Glossier And Rent The Runway Are The Two Newest Female-Founded ‘Unicorns’

Glossier and Rent the Runway joined a small group of female-founded billion-dollar companies last week. The Wall Street Journal reported that the beauty company now has a $1.2 billion valuation and the fashion rental company announced that it has a $1 billion valuation.

Glossier raised a $100 million Series D funding round led by Sequoia Capital, bringing their total funding to $186.4 million, according to Crunchbase. Rent the Runway raised a $125 million Series F funding round co-led by Franklin Templeton Investments and Bain Capital Ventures, bringing their total funding to $541.2 million, according to Crunchbase. The valuations make Glossier and Rent the Runway part of an elite group of “unicorn” companies — privately held companies valued at $1 billion or more. Recent “unicorns” include Uber, WeWork, Airbnb, Warby Parker, Pinterest and Zocdoc, according to CB Insights.

Glossier founder and CEO Emily Weiss and Rent the Runway cofounder and CEO Jennifer Hyman and cofounder Jennifer Fleiss are part of an even smaller subset of female founders running billion-dollar businesses. Of the 134 U.S. venture capital-backed “unicorn” companies as of May 2018, there were just 14 with a female founder, according to Pitchbook. Weiss, Hyman and Fleiss join founders like 23andMe’s Anne Wojcicki and Linda Avey, Cloudflair’s Michelle Zatlyn, Nextdoor’s Sarah Leary and Houzz’s Adi Tatarko. More female founders are likely to join the club. CB Insights and the New York Times collaborated on a list of 50 future unicorns earlier this year, and the U.S. startups with female founders included Zola, Front and Faire.

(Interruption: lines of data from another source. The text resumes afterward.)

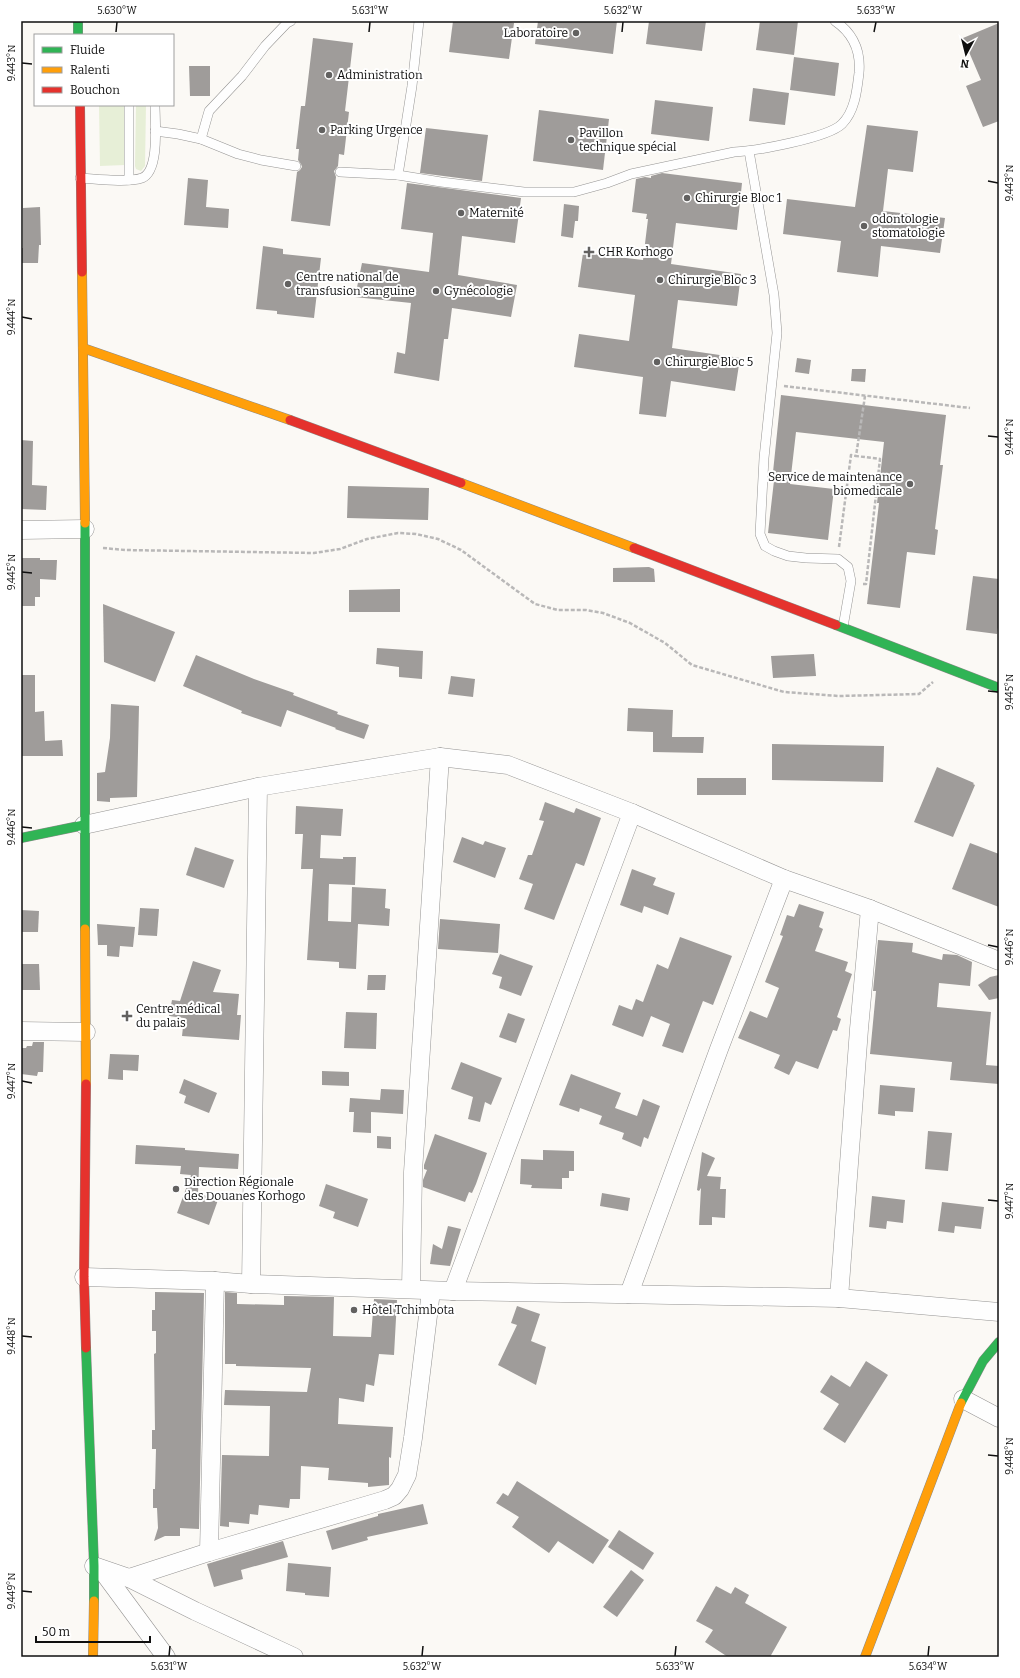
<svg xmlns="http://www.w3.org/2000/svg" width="1020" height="1678" font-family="Bitter,serif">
<rect width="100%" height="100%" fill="#fbf9f5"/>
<g fill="#e7efd7">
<path d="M99,105h25l1,60 -25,1z"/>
<path d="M146,105l-1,61 -4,5 -5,-2 -1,-3 1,-60z"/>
</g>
<g fill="#9f9c9a">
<path d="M453,21h49l12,2 -5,36 -60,-7z"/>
<path d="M538,21h79l-4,33 -78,-10z"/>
<path d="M649,21h57l-4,30 -56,-7z"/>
<path d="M760,21h38l-4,34 -38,-5z"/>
<path d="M999,23v98l-16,6 -17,-41 15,-6 -18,-42z"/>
<path d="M313,38l40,5 -8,68 4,1 -5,43 -5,-1 -1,12 -4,5 2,6 -6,49 -39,-5 6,-49 3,-2 2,-3 -1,-3 -3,-4 1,-11h-3l5,-43h4z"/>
<path d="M794,57l45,6 -4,33 -45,-6z"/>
<path d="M189,66h21v30h-20z"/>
<path d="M753,88l36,5 -4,32 -36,-4z"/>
<path d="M655,100l58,7 -4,34 -58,-7z"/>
<path d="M539,110l70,9 -6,51 -70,-9z"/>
<path d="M867,125l51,6 -5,41 -25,-3 -5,42 62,7 -5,35 -59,-7 -3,31 -41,-5 4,-31 -58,-7 4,-35 68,8z"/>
<path d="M426,128l62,7 -6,46 -62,-8z"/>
<path d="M662,173l80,10 -5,47 -61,-7 -5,41 70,10 -4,32 -59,-6 -6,48 68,10 -5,33 -64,-10 -5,36 -27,-3 4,-37 -69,-10 5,-33 50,7 6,-46 -57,-8 5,-34 60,7 5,-41h-2l1,-5 -15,-2 4,-33 9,-2 6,1v-2z"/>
<path d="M188,178l20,2 -2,27 23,2 -1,19 -44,-3z"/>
<path d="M407,183l114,15 -6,45 -53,-7 -4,39 59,10 -6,32 -59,-9 -4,31h-4l-5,42 -45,-8 3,-21 8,2 6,-51 -56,-6 7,-34 67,9 4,-39 -32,-4z"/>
<path d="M564,204l15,2 -1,15h-3l-2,17 -12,-2z"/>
<path d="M40,207l1,38h-2l-1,18h-17v-15h2v-40z"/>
<path d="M263,246l20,3v5l38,4 -7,60 -37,-4v-3l-21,-2z"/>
<path d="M797,358l14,2 -2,14 -14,-2z"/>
<path d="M852,369h14l-1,13 -14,-1z"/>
<path d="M781,395l165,20 -6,50h3l-8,64 3,1 -3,25 -28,-3 -7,56 -33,-4 12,-101h-2l7,-61 -88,-10 -6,52 44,5 -6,51 -60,-7 7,-61h-2z"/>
<path d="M21,440l12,1 -1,44 15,1 -1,24 -25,-1z"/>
<path d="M348,486l81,2 -1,32 -81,-2z"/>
<path d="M21,558h19v2h17l-1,20 -16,-1v18h-5v9h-14z"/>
<path d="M649,567l5,2 1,13h-42v-14z"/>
<path d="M973,576l26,3v42l-2,13 -31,-4z"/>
<path d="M400,589v23h-51v-22z"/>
<path d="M103,604l72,28 -20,50 -51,-20z"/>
<path d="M377,648l46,3 -1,28 -23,-2v-10l-23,-3z"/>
<path d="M814,654l2,22 -43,2 -2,-22z"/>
<path d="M196,655l58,24 40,14 -1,2 45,17 -1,2 32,11 -5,14 -29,-10 1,-1 -49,-18 -6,17 -40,-14 1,-2 -59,-25z"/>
<path d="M21,675h14v37l9,-1 1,30 17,-1 1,16h-42z"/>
<path d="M451,676l24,3 -2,18 -25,-3z"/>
<path d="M111,704l28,2 -2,91 -27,1v4l-13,-1v-28l8,-1 5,-34z"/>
<path d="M628,708l45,2 -1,27h32l-1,16 -50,-1v-20l-26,-1z"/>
<path d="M772,744l112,2 -1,36 -111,-2z"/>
<path d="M937,767l37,16 -1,1 2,1 -22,52 -39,-15z"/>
<rect x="697" y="778" width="49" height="17"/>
<path d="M545,802l29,11 2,-5 25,10 -17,48 -8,-3 -22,57 -30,-11 9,-25 -14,-5 9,-24h4l12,-34 -5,-1z"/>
<path d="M296,806l47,3 -2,27 -20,-1 -1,23 23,1v-2h13l-1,28 -26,-1 -1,37 23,1 1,-35 34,2 -1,19 5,1 -1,17 -31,-2 -2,45 -17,-1v-6l-32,-2 6,-91h-12l2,-35h-8z"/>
<path d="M462,837l21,8 2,-4 21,7 -11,30 -42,-16z"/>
<path d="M970,843l29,11v53l-47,-18z"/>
<path d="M195,847l39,13 -10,28 -38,-13z"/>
<path d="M632,869l24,9 -3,7 22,8 -7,22 -24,-9 -2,7 -22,-8z"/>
<path d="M799,904l25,8 -5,15 4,2 -8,22 33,11 -3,9 7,3 -15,43 4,2 -4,12 -4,-1 -15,39 -22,-8 -7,14 -15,-7 6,-13 -42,-17 12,-27 17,7 12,-30 -14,-6 18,-46 -3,-1 7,-20 7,2z"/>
<path d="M140,908l19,1 -2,27 -19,-1z"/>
<path d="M21,910l18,1 -1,21h-17z"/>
<path d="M440,919l60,5 -2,29 -60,-4z"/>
<path d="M97,924l38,3 -2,20 -13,-1 -1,11 -12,-1v-11h-9z"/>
<path d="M680,937l52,19 -19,49 -10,-4 -20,52 -21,-7 8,-22 -19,-8 -8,21 -31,-12 7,-20 13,5 4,-11 7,3 14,-38 11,5z"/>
<path d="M878,940l35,3 -1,9 30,8 1,-6 14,1 15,7 -2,24 -31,-3 -2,24 54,5 -5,53 13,1v18l-49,-4 2,-18 -82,-8 6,-63h-3z"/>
<path d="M500,954l33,12 -12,30 -22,-8 3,-11 -10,-3z"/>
<path d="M193,961l28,9 -8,22 26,2 -2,21h4l-2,25 -57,-4 2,-18 -15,-2 3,-16 8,1z"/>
<path d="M21,964h18l1,26h-19z"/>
<path d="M368,975h18l-1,15h-18z"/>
<path d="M999,975v23l-10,2 -11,-15 12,-8z"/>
<path d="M346,1012l31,1 -1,36 -32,-1z"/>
<path d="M508,1013l17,6 -9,24 -17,-6z"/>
<path d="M33,1042h11l-1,30h-5l-1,4 -16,-2v-26h5l1,-2h5z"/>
<path d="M110,1054l29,1 -1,16 -15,-1v10l-15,-1z"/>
<path d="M461,1062l41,16 -11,27 -6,-3 -5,20 -12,-3 5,-22 -22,-8z"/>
<path d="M322,1071l27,1v14l-27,-1z"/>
<path d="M571,1074l50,19 -6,15 22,8 6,-17 17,7 -12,33 -4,-2 -3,10 -19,-8 2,-6 -25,-9 3,-8 -22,-8 -1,4 -20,-7z"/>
<path d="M184,1079l33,14 -8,20 -25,-10 2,-7 -7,-3z"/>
<path d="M880,1085l35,3 -2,24 -18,-1v5l-17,-2z"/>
<path d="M381,1089l23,1 -1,24 -32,-2v21l-18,-1 1,-20h-5l1,-14 30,2z"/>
<path d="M928,1131l24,2 -4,38 -23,-2z"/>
<path d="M435,1134l52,19 -11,31 -4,9 -3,-1 -4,10 -42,-15v-7l4,-10 -3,-1v-4z"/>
<path d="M377,1136l14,1v12l-14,-1z"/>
<path d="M136,1145l49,3v2l54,4 -1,15 -39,-2 -1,26 20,7 -9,25 -32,-12 14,-38 -11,-1 1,-8 -46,-2z"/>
<path d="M543,1150l31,1v20h-5v7h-7v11l-31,-1 1,-3 -12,-1 1,-25 22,1z"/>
<path d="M702,1152l13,6 -8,18 14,1 -1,12h6l-1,29 -13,-1v8h-13l2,-37 -2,3 -2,-1z"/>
<path d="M326,1184l42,15 -10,28 -25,-9 2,-6 -16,-6z"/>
<path d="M602,1193l28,5 -2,13 -28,-5z"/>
<path d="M872,1196l33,4 -2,23 -16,-2 -1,8 -17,-2z"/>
<path d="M942,1202l42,5 -3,22 -26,-3 -1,7 -16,-2z"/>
<path d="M448,1226l13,3 -11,37 -20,-2 3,-20 9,5z"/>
<path d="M155,1292l49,1 -5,236 -19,-1v8h-15l-11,5 4,-13 -1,-20h-4v-19h2l1,-40h-4v-19h3l-1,-76 2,-1v-22h-4v-21h3z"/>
<path d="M225,1292l12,1v11l47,1v-9l50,1 -1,39 38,1 3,-38 23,1 -3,55 -15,-1 -5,32 -8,-2 -2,18 -25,-4 -1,26 55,3 -2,31 -2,-1v28l-21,2v-4l-40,-3 1,-12 -28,-2 -1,33h-10l-1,9 -30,-3 -1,10 -8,-1 -1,10 -20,-2v5l-9,-1 2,-71 47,1 1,-50 -46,-1 1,-15 82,2 4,-24 -75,-2v-2h-11z"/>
<path d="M517,1306l23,8 -9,27 15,6 -10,38 -38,-20 19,-40 -6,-2z"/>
<path d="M866,1361l22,14 -43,68 -22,-14 16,-25 -19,-12 11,-17 19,12z"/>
<path d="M517,1481l92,59 -16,24 -35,-23 -9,12 -37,-26 7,-10 -23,-14 7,-10 5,3z"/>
<path d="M423,1504l5,20 -61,13 1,3 -36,10 -6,-19 52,-15v-2z"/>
<path d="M619,1530l35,23 -11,17 -35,-23z"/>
<path d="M283,1541l5,16 -47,13 2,9 -29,8 -7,-23z"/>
<path d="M288,1563l43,4 -2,30 -24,-2v-2l-19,-2z"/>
<path d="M631,1570l13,10 -27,37 -14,-10z"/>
<path d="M716,1586l15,8 4,-7 14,8 -4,8 42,24 -17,30h-42l-23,-15 8,-12 -17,-9z"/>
</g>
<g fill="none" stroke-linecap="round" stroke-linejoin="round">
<g stroke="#959493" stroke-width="10">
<g id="lane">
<path d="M155,131l23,3 23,5 37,15 23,6 35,6"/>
<path d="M201,139l8,-28 33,-35 23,-30 22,-23 4,-2"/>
<path d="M749,151l25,144 3,38 -13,125 -4,76 5,12 9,5 14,5 18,2 32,1 10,8 3,14 -8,46"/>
<path d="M340,172l58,3 43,7 83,10h50l33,-9 24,-9 103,-22c21,-1 94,-14 108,-28 13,-13 15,-34 17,-51 2,-22 -5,-39 -24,-52"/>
<path d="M398,175l14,-89 7,-65"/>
<path d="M80,178c16,1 48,5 62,0 18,-7 13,-57 13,-73"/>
<path d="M129,180v-75"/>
</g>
</g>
<g stroke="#959493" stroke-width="19">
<g id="street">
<path d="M21,530l64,-1"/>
<path d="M84,825l174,-38 182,-30 68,8 124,48 152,66 86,30 129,52"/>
<path d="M21,1031l65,1"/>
<path d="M84,1277l131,4 36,3 202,7 386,7 160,14"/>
<path d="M251,1284l7,-497"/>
<path d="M411,1289l2,-117 27,-415"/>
<path d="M453,1291l179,-478"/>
<path d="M629,1294l90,-245 65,-170"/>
<path d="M839,1298l20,-269 11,-120"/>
<path d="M963,1399l36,19"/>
<path d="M209,1552l6,-271"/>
<path d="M94,1566l35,12 66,33 99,46"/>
<path d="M101,1569l65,88"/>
<path d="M129,1578l80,-26 176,-52 9,-4 6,-7 7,-14 6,-37 18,-147"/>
</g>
</g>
<g stroke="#8c8b89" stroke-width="10">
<g id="fast">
<path d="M78,21v14"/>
<path d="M85,523v406"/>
<path d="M836,625l163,63"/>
<path d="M21,838l63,-13"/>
<path d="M86,1348l8,218v35"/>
<path d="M961,1403l22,-42 16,-19"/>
</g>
</g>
<g stroke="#8c8b89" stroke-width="10">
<g id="slow">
<path d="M82,272l3,251"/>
<path d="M83,348l207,72"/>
<path d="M461,483l173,65"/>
<path d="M85,929l1,155"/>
<path d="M93,1657l1,-56"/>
<path d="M865,1657l96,-254"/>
</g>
</g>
<g stroke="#8c8b89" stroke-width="10">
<g id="jam">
<path d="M80,105l2,167"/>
<path d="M290,420l171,63"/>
<path d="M634,548l202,77"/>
<path d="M86,1084l-2,193 2,71"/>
</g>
</g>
<g stroke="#b9b8b8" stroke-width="2.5" stroke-dasharray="4 2" stroke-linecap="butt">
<path d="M784,386l186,22"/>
<path d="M839,547l12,-92 5,1"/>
<path d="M103,548l22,2 189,3 26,-4 27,-10 31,-6 18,1 22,5 23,11 74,54 23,6h28l17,3 27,10 35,20 27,22 92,27 55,4 80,-2 14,-12"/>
<path d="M863,584h3l14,-125 -24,-3 9,-60"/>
</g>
<use href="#lane" stroke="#fefefe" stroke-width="9"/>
<use href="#street" stroke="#fefefe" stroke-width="18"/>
<use href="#fast" stroke="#30b455" stroke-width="9"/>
<use href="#slow" stroke="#ff9f0a" stroke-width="9"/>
<use href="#jam" stroke="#e5322d" stroke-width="9"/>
</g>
<path fill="none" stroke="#0f0f0f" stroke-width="1.5" d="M116,32l1,-10M369,32l1,-10M622,32l1,-10M874,32l2,-10M22,63l10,1M988,181l10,2M22,317l10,2M988,436l10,1M22,572l10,1M988,691l10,1M22,827l10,1M988,945l10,2M22,1081l10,2M988,1200l10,1M22,1336l10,1M988,1455l10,1M22,1591l10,1M169,1656l1,-10M422,1656l1,-10M675,1656l1,-10M928,1656l1,-10"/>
<g fill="#626160" stroke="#fff" stroke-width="1.5">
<circle cx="576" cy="33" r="4"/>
<circle cx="329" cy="75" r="4"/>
<circle cx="322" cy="130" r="4"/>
<circle cx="571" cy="140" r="4"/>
<circle cx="687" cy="198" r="4"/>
<circle cx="461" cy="213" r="4"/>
<circle cx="864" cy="226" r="4"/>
<path d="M587 246h4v4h4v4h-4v4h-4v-4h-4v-4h4z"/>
<circle cx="660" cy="280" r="4"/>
<circle cx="288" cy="284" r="4"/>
<circle cx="436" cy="291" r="4"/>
<circle cx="657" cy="362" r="4"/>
<circle cx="910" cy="484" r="4"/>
<path d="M125 1010h4v4h4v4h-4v4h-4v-4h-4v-4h4z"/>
<circle cx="176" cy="1189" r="4"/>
<circle cx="354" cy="1310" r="4"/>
</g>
<g text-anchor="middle" stroke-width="4" stroke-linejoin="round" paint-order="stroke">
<g font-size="12" fill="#0f0f0f" stroke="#fff" text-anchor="start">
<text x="568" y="37" text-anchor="end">Laboratoire</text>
<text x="337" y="79">Administration</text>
<text x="330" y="134">Parking Urgence</text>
<text x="579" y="137">Pavillon<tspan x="579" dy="14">technique spécial</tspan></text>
<text x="695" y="202">Chirurgie Bloc 1</text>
<text x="469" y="217">Maternité</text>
<text x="872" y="223">odontologie<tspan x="872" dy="14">stomatologie</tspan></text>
<text x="598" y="256">CHR Korhogo</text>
<text x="296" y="281">Centre national de<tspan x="296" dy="14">transfusion sanguine</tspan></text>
<text x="668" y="284">Chirurgie Bloc 3</text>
<text x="444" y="295">Gynécologie</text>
<text x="665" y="366">Chirurgie Bloc 5</text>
<text x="902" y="481" text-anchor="end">Service de maintenance<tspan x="902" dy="14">biomedicale</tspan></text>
<text x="136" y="1013">Centre médical<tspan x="136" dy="14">du palais</tspan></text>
<text x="184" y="1186">Direction Régionale<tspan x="184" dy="14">des Douanes Korhogo</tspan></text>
<text x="362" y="1314">Hôtel Tchimbota</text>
</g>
</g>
<rect width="1020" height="1678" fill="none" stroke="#ffffff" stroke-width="44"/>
<rect x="34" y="34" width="140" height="72" fill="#ffffff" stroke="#9f9f9f"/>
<rect x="42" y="47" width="20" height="6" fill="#30b455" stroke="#9f9f9f"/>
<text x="70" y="54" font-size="12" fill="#0f0f0f">Fluide</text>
<rect x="42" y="67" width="20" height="6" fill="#ff9f0a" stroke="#9f9f9f"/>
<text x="70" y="74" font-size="12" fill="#0f0f0f">Ralenti</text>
<rect x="42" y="87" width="20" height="6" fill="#e5322d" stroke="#9f9f9f"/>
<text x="70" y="94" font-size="12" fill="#0f0f0f">Bouchon</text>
<g transform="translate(966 54) rotate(187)" stroke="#ffffff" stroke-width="3" paint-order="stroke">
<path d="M0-3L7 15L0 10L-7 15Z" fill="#0f0f0f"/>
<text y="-6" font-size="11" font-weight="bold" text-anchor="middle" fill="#0f0f0f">N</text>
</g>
<path d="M36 1636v6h114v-6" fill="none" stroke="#0f0f0f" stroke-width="2"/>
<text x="42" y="1636" font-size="12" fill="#0f0f0f" stroke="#ffffff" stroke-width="3" paint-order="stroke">50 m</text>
<rect x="22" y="22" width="976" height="1634" fill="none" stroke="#0f0f0f" stroke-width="1.5"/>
<g font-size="10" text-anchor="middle" fill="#0f0f0f">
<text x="117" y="14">5.630°W</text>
<text x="370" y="14">5.631°W</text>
<text x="623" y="14">5.632°W</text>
<text x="876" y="14">5.633°W</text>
<text transform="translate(11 63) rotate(-90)" y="4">9.443°N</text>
<text transform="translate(1009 183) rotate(-90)" y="4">9.443°N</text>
<text transform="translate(11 317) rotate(-90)" y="4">9.444°N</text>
<text transform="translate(1009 437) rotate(-90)" y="4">9.444°N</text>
<text transform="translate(11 572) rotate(-90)" y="4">9.445°N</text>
<text transform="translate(1009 692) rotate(-90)" y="4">9.445°N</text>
<text transform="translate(11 827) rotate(-90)" y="4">9.446°N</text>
<text transform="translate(1009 947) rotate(-90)" y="4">9.446°N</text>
<text transform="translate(11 1081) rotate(-90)" y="4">9.447°N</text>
<text transform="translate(1009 1201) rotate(-90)" y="4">9.447°N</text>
<text transform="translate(11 1336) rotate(-90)" y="4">9.448°N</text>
<text transform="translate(1009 1456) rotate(-90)" y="4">9.448°N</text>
<text transform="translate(11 1591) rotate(-90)" y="4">9.449°N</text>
<text x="169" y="1670">5.631°W</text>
<text x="422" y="1670">5.632°W</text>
<text x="675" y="1670">5.633°W</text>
<text x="928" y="1670">5.634°W</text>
</g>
</svg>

There may also be more women ringing the bell at Nasdaq in 2019. When asked if she has initial public offering plans, Weiss declined to discuss dates or other specifics but told the Wall Street Journal, “We are certainly in a position where…we are able to do that.” Hyman also wouldn’t comment on dates for a possible sale or initial public offering, but told Bloomberg, “We have many strategic paths forward, obviously one of them is becoming a public company.” Hyman mentioned that Franklin Templeton and T. Rowe Price would be valuable partners for an initial public offering because mutual funds often back later-stage startups before companies sell shares to the public.

Stitch Fix, Eventbrite and Care.com are three recent female-founded companies to become publicly traded. When Katrina Lake took Stitch Fix public in 2017, Hyman was excited because it could pave the way for more women. “I want her to have a huge positive outcome because it does something really important for female entrepreneurs and, specifically, founder-CEOs,” she told Recode, “I want her to have this success because we work in an industry where pattern recognition is still the name of game. So the more people like [Lake] — and hopefully people like myself — who deliver results, the more other women are going to get opportunities.”